(Saturday, March 21)
“Zhoghovurd” comments on President Serzh Sarkisian’s criticism of Russian arms deliveries to Azerbaijan. “Why hasn’t he dared to object to the Russians before?” asks the paper. “The Russian side did what it wanted to with Serzh Sarkisian, and yet he did not dare to voice the slightest complaint.” The paper speculates that Sarkisian is now openly critical of Moscow because he has just neutralized the Prosperous Armenia Party (BHK) and Armenian National Congress (HAK) and no longer fears Russian support for his main political opponents. “Time will tell how the Russian side will react to his current behavior,” it adds.
“These public actions are just primitive public relations ploys,” “Chorrord Ishkhanutyun” writes on the same subject. “They are stage-managed for Europe in order to clinch support for [Sarkisian’s] constitutional reforms.”
“The authorities want to bring money from Europe and avoid annoying Russia until they see the outcome of the West-Russia standoff,” “Zhamanak” claims for his part. The paper at the same time sees a lack of clarity in Yerevan’s latest overtures to the European Union.
“Hraparak” complains that in his attack on the BHK launched last month President Serzh Sarkisian implicitly alleged tax evasion by Gagik Tsarukian but said nothing about other tycoons who have also enjoyed privileged treatment by the government. “Who is to blame for the fact that rumors [about Tsarukian’s] tax evasion were ignored by law-enforcement authorities? And why?”

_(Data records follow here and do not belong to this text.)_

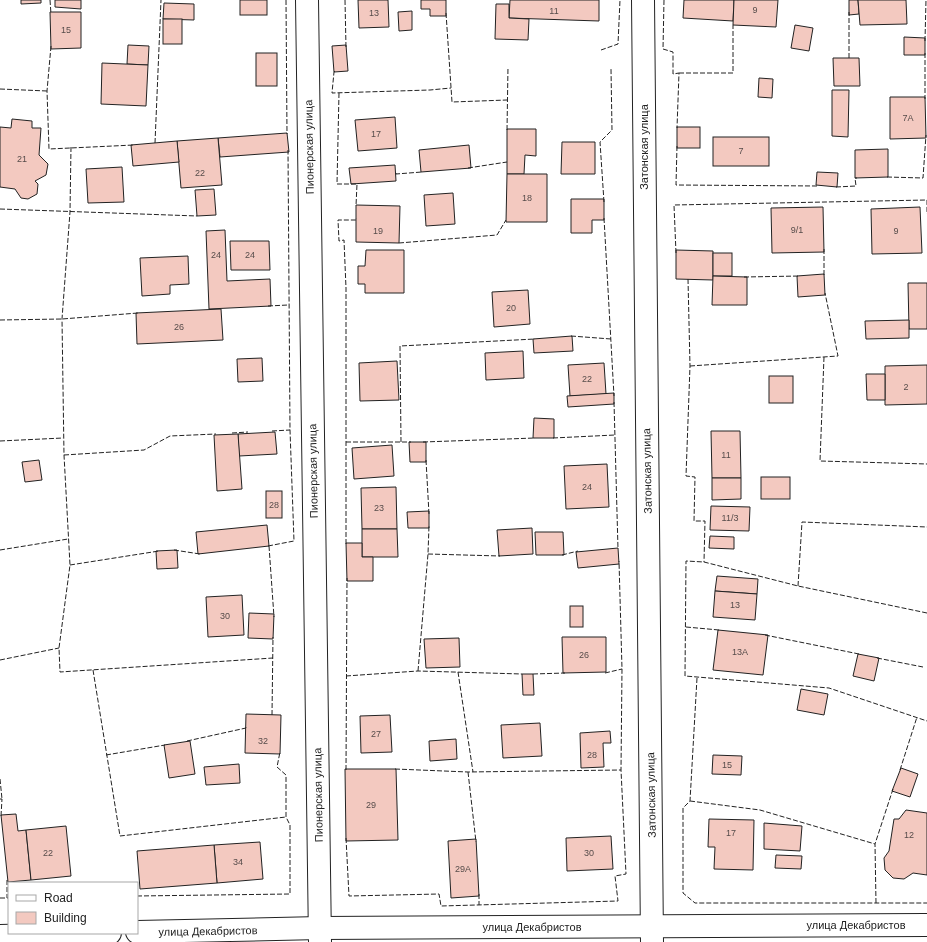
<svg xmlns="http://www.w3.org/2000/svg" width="927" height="942" viewBox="0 0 927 942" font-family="Arial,sans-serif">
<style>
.building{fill:#f3c9c0;stroke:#222}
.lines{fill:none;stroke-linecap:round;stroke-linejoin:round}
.minor-casing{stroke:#222;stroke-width:24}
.minor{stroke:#fff;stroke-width:22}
.fence{stroke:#222;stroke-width:1;stroke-dasharray:5 2;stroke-linecap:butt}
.labels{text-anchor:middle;stroke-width:3;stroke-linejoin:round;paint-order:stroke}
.number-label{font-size:9px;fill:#564c4a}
.street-label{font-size:11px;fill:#222;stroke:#fff}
</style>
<rect width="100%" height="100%" fill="#fff"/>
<g class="building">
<polygon points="21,0 41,0 41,3 21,4"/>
<polygon points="55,0 81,0 81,9 55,7"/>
<rect x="240" y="0" width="27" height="15"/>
<polygon points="358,0 388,0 389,27 359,28"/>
<polygon points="421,0 446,0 446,16 430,16 430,9 421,9"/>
<polygon points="510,0 599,0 599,21 509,18"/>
<polygon points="684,0 734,0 733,21 683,18"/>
<polygon points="734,0 778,0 776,27 733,25"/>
<polygon points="849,0 858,0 859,14 849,15"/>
<polygon points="858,0 906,0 907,24 860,25"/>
<polygon points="164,3 194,4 194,20 163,19"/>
<polygon points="496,4 509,4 509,18 529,19 528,40 495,39"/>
<polygon points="412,11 412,30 399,31 398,12"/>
<polygon points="50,12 81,12 81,48 51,49"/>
<rect x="163" y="19" width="19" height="25"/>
<polygon points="795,25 813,28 809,51 791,48"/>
<polygon points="904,37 925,38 925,55 904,55"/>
<polygon points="128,45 149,46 148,65 127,64"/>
<polygon points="346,45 348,71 334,72 332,46"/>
<rect x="256" y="53" width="21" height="33"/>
<polygon points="833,58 859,58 860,86 834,86"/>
<polygon points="102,63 148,65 146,106 101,104"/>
<polygon points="759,78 773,79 772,98 758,97"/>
<polygon points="832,90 849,90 848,137 832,136"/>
<polygon points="890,97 925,97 926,138 890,139"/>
<polygon points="395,117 397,148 358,151 355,120"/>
<polygon points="12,119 32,121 32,128 41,128 39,155 48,164 46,175 35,181 38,184 37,194 28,199 21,198 15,189 0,187 0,127 11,128"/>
<rect x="677" y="127" width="23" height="21"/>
<polygon points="507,129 536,129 536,156 525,155 524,174 507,174"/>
<polygon points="287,133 289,152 220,157 218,138"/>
<rect x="713" y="137" width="56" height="29"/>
<polygon points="218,138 222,185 181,188 177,141"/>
<polygon points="177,141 179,162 133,166 131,145"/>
<polygon points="562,142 595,142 595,174 561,174"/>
<polygon points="469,145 471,168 421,172 419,150"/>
<polygon points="888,149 888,177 855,178 855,150"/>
<polygon points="395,165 396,181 351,184 349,168"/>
<polygon points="122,167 124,202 88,203 86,169"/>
<polygon points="817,172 838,173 837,187 816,185"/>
<polygon points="507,174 547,174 547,222 506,222"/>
<polygon points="214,189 216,215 197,216 195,190"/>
<polygon points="453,193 455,224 426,226 424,195"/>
<polygon points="571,199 604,199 604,220 592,220 592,233 571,233"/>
<polygon points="356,205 400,206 399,243 356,242"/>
<polygon points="823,207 824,252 772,253 771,208"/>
<polygon points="920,207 922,253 872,254 871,209"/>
<polygon points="225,230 227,281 270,279 271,306 209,309 206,231"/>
<polygon points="230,241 269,241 270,270 231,270"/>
<polygon points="366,250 404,250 404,293 365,293 365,284 358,284 358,266 365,266"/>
<polygon points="676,250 713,251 713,280 676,279"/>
<rect x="713" y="253" width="19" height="23"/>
<polygon points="188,256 189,284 170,285 170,294 142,296 140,258"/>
<polygon points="824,274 825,295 798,297 797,276"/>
<polygon points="713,276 747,277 747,305 712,305"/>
<polygon points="908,283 927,283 927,329 909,329"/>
<polygon points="528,290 530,324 494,327 492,292"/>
<polygon points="221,309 223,340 137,344 136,313"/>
<polygon points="909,320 909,338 866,339 865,321"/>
<polygon points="572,336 573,351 534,353 533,339"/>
<polygon points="523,351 524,378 486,380 485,353"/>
<polygon points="262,358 263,381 238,382 237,359"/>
<polygon points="397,361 399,400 360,401 359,363"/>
<polygon points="604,363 606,394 570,396 568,365"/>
<polygon points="927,365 927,404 885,405 885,366"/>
<polygon points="866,374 885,374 885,400 867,400"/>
<rect x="769" y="376" width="24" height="27"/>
<polygon points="614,393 614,404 568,407 567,396"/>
<polygon points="534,418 554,419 554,438 533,438"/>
<polygon points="711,431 740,431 741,478 712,478"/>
<polygon points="275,432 277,454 239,456 238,434"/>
<polygon points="238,434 242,489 217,491 214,435"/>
<polygon points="409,442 426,442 426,462 410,462"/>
<polygon points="392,445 394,476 354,479 352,448"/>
<polygon points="39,460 42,480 25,482 22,462"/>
<polygon points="607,464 609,507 566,509 564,466"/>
<rect x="761" y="477" width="29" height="22"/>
<polygon points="712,478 741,478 741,499 712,500"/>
<polygon points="396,487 397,529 362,529 361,488"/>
<rect x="266" y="491" width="16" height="27"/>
<polygon points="711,506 750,507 749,531 710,530"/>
<polygon points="429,511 429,528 408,528 407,512"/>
<polygon points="267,525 269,546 198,554 196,532"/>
<polygon points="532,528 533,554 499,556 497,530"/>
<polygon points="362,529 397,529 398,557 362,557"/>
<polygon points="535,532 563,532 564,555 536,555"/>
<polygon points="710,536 734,537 734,549 709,548"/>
<polygon points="346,543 362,543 362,557 373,557 373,581 347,581"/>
<polygon points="618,548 619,564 578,568 576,552"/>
<polygon points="177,550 178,568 157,569 156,551"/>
<polygon points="717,576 758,579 757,594 715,591"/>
<polygon points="715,591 757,594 755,620 713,617"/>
<polygon points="242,595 244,635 208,637 206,597"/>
<rect x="570" y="606" width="13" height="21"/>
<polygon points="249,613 274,614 273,639 248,638"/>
<polygon points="718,630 768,635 763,675 713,670"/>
<polygon points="562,637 606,637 606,672 563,673"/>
<polygon points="459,638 460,667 426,668 424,639"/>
<polygon points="858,654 879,658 874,681 853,676"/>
<polygon points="522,674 533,674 534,695 523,695"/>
<polygon points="801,689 828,694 824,715 797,710"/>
<polygon points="246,714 281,715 280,754 245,753"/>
<polygon points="390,715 392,752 361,753 360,716"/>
<polygon points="540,723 542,756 503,758 501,725"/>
<polygon points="610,731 611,743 603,743 604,767 581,768 580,733"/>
<polygon points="456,739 457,759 430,761 429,741"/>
<polygon points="190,741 195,774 169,778 164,745"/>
<polygon points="713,755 742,756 741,775 712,774"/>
<polygon points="239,764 240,783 206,785 204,767"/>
<polygon points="901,768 918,774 910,797 892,791"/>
<polygon points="345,769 396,769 398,840 346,841"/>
<polygon points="906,810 927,813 927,875 913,873 904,879 893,878 885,870 884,858 889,851 894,819 899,819"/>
<polygon points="16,814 18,831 26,830 31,880 8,882 1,815"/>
<polygon points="709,819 754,820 753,870 714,869 715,847 708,847"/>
<polygon points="764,823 802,826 800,851 764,849"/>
<polygon points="66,826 71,876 31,880 26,830"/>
<polygon points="611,836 613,869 567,871 566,838"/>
<polygon points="476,839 479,896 451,898 448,841"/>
<polygon points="260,842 263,879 217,883 214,845"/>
<polygon points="214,845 217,883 140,889 137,851"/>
<polygon points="776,855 802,856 801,869 775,868"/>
</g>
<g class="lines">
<g class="minor-casing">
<g id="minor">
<polyline points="307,0 320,942"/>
<polyline points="643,0 652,942"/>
<polyline points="137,932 320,928 927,925"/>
<polyline points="0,936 110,933"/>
</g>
</g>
<use href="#minor" class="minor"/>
<g class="fence">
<polyline points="50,0 51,14"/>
<polyline points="286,0 287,134"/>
<polyline points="345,0 346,47"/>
<polyline points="664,0 663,49 673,52 673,74 679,73 677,128"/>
<polyline points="446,13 452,102 507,100"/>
<polyline points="925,41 926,0"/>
<polyline points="51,46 47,91 49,149 134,145"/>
<polyline points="601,50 618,44 620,0"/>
<polyline points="925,53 925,99"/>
<polyline points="849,58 849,12"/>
<polyline points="335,71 334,72 332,93 430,90 451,88"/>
<polyline points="679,73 733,73 733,25"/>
<polyline points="0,89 47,91"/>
<polyline points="339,93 337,184 357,184 356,206"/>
<polyline points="507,130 508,67"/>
<polyline points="155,143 161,0"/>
<polyline points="677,146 676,185 818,186"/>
<polyline points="71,147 70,212 62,319 64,455 70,565 59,648 60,672 273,658"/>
<polyline points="468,168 507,162"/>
<polyline points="396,173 396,174 422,172"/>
<polyline points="887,177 923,178 926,135"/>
<polyline points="836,187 856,186 855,178 857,178"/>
<polyline points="604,202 600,142 612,130 611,69"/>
<polyline points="0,209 197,216"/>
<polyline points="604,218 614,396"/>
<polyline points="399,243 497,235 506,220"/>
<polyline points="824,249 824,275"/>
<polyline points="676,253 674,205 927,200 927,214"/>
<polyline points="744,277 800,276"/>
<polyline points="688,279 690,366 686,476 695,477 694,521 705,521 704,562"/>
<polyline points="268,306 288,305"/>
<polyline points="0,320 62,319 138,313"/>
<polyline points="571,336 611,339"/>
<polyline points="824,357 820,461 927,464"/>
<polyline points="690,366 838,356 825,293"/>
<polyline points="614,402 618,549"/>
<polyline points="272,431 290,430"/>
<polyline points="232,433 248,432"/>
<polyline points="553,438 615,435"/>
<polyline points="0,441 63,438"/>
<polyline points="346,442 411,442"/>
<polyline points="401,442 400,346 535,339"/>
<polyline points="423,442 535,438"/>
<polyline points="64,455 144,450 170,436 216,434"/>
<polyline points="426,460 429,514"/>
<polyline points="346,544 346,288 344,240 339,241 338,220 356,220 356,218"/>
<polyline points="268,546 294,541 290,430 288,150"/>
<polyline points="269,546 274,617"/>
<polyline points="0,550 68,539"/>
<polyline points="174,550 200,554"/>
<polyline points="428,554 500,556"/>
<polyline points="562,555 578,551"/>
<polyline points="70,565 159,551"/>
<polyline points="798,586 802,522 927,527"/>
<polyline points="927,613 798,586 704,562 686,561 685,676 829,688 927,721"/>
<polyline points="686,627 719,630"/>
<polyline points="765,635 859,654"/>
<polyline points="877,658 923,667"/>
<polyline points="0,660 59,648"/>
<polyline points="93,670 120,836 286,817"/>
<polyline points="418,671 428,554 429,526"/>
<polyline points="458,672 473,772"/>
<polyline points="605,673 622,669"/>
<polyline points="533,674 565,673"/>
<polyline points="346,676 418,671 522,674"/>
<polyline points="697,678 690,801 683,808 683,893 695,903 927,903"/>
<polyline points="272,715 273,637"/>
<polyline points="187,741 246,728 246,726"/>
<polyline points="106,755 165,745"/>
<polyline points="395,769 468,772 621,770"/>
<polyline points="346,770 347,578"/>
<polyline points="900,770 917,717"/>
<polyline points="468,772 476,842"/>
<polyline points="0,779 2,799"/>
<polyline points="0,799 2,799 1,816"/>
<polyline points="690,801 760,810 875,844"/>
<polyline points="346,838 349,896 439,894 441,906 618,901 615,876 626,874 621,770 622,669 619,561"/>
<polyline points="7,880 7,898"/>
<polyline points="479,894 479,905"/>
<polyline points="137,896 290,894 290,825 286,817 286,775 277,767 280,752"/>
<polyline points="0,898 8,898"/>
<polyline points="876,903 875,844 893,789"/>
</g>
</g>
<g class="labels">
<g class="number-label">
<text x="755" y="13">9</text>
<text x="554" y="14">11</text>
<text x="374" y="16">13</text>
<text x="66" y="33">15</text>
<text x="908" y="121">7А</text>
<text x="376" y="137">17</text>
<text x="741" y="154">7</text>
<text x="22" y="162">21</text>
<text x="200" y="176">22</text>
<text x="527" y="201">18</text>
<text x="797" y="233">9/1</text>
<text x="378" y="234">19</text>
<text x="896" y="234">9</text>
<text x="216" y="258">24</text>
<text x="250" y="258">24</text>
<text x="511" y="311">20</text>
<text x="179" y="330">26</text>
<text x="587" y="382">22</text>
<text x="906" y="390">2</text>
<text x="726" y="458">11</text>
<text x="587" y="490">24</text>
<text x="274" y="508">28</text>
<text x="379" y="511">23</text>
<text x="730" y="521">11/3</text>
<text x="735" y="608">13</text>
<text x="225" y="619">30</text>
<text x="740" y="655">13А</text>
<text x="584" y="658">26</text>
<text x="376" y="737">27</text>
<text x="263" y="744">32</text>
<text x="592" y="758">28</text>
<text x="727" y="768">15</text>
<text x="371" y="808">29</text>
<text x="731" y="836">17</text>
<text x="909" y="838">12</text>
<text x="48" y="856">22</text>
<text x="589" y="856">30</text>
<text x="238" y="865">34</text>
<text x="463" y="872">29А</text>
</g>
<g class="street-label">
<text transform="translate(309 147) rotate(-91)" y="4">Пионерская улица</text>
<text transform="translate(644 147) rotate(-90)" y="4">Затонская улица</text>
<text transform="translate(313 471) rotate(-91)" y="4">Пионерская улица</text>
<text transform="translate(647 471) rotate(-91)" y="4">Затонская улица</text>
<text transform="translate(318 795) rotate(-91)" y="4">Пионерская улица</text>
<text transform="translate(651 795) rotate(-91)" y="4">Затонская улица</text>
<text x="856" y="929">улица Декабристов</text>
<text x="532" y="931">улица Декабристов</text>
<text transform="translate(208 931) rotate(-1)" y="4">улица Декабристов</text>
</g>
</g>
<rect x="8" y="882" width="130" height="52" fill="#ffffff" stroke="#a7a7a7"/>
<rect x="16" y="895" width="20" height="6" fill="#ffffff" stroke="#a7a7a7"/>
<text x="44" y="902" font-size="12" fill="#222222">Road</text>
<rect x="16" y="912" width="20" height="12" fill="#f3c9c0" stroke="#a7a7a7"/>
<text x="44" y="922" font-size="12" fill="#222222">Building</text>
</svg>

Aram Sarkisian, the leader of the opposition Hanrapetutyun (Republic), tells “Haykakan Zhamanak” that opposition forces are wrong to discuss the constitutional reform with Sarkisian because “the electoral system does not function in Armenia and nobody trusts it.” “The constitution is the country’s number one document and we believe that it is wrong to amend it in the absence of such trust,” he says.
“168 Zham” rings alarm bells over official statistics showing a sharp drop in Armenia’s exports and imports in January and February 2015. “Such indicators were last registered during the 2009 recession,” explains the paper. It sees growing signs of another recession in the country. It says this might explain why the Armenian government issued more Eurobonds worth $500 million.